The mean stress (+50 MPa) effects on fatigue life and possible interactions with a PWR environment were investigated with ε-controlled and L-controlled experiments. For the ε-controlled experiments and for N_f < 10⁵, a clear reduction of fatigue life in the PWR environment was found independent of the mean stress level and in good agreement with the predictions based on the F_en calculations with the NUREG/CR-6909 equation. This indicates that there is no synergistic effect between the mean stress and PWR environments. A reduction of fatigue life in the PWR environment was also found for the L-controlled tests and N_f < 10⁵.

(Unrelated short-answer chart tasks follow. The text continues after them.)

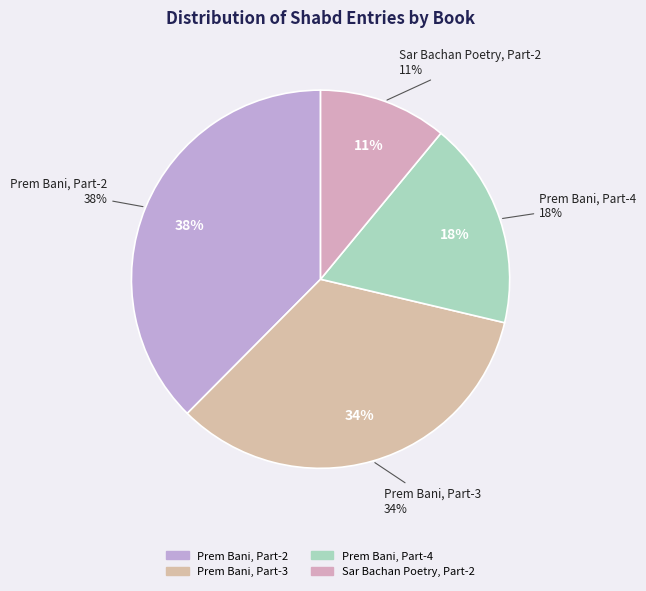

Do सार बचन छंद बंद, भाग 2 and सार बचन छंद बंद, भाग 2 together represent more than half of the pie?

No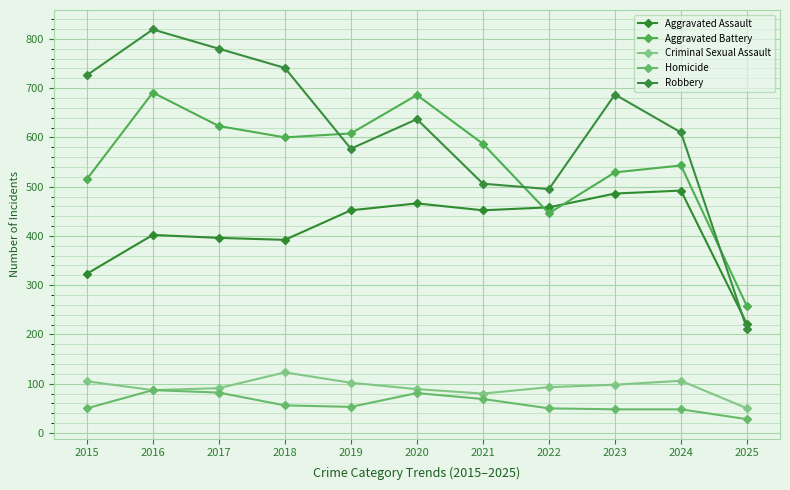

At which category is the sum across all series the highest?

2016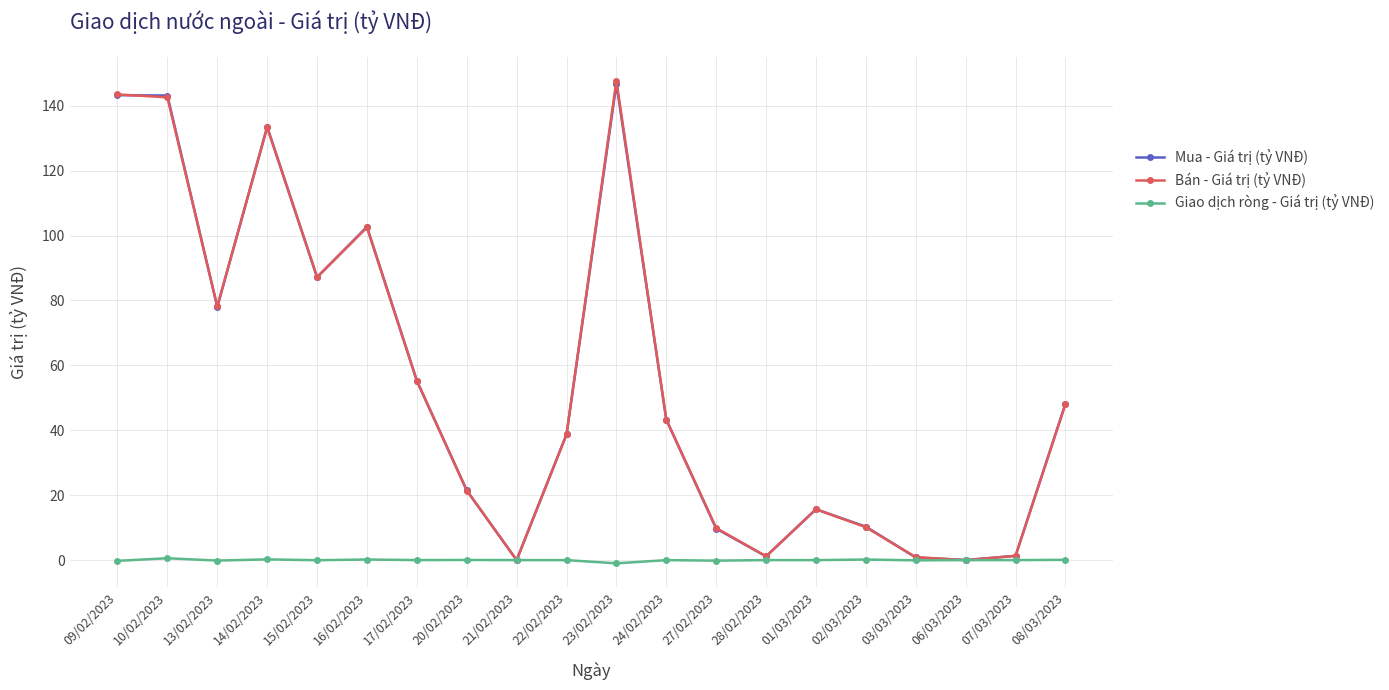

What position from the left is 03/03/2023?

17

The large scatter and uncertainty in the fatigue life for all tests performed with a smaller strain or stress amplitude leading to N_f > 10⁵ do not allow drawing firm conclusions on the conjugate effect of mean stress and the PWR environment in the HCF regime. However, it seems that environmental effects on the fatigue life disappear for the lowest amplitudes (stress or strain) tested in this study without mean stress, becoming effective again when a nonzero mean stress is applied.

An analysis based on the Smith–Watson–Topper parameter was considered. The NUREG/CR 6909 air curve was converted into a SWT–life curve using an empirical calibration between the maximum stress and strain amplitude at half-life. The SWT parameter was calculated for all tests of the program. The results obtained in air show that the NUREG/CR-6909-converted SWT–life curve correlates all the data with and without mean stress well. Similarly, the data obtained in the PWR environment fall reasonably close to the SWT–life curve, shifted by the appropriate Fen. This observation also confirms that for the conditions tested in this program, mean stress does not amplify the PWR environment effect.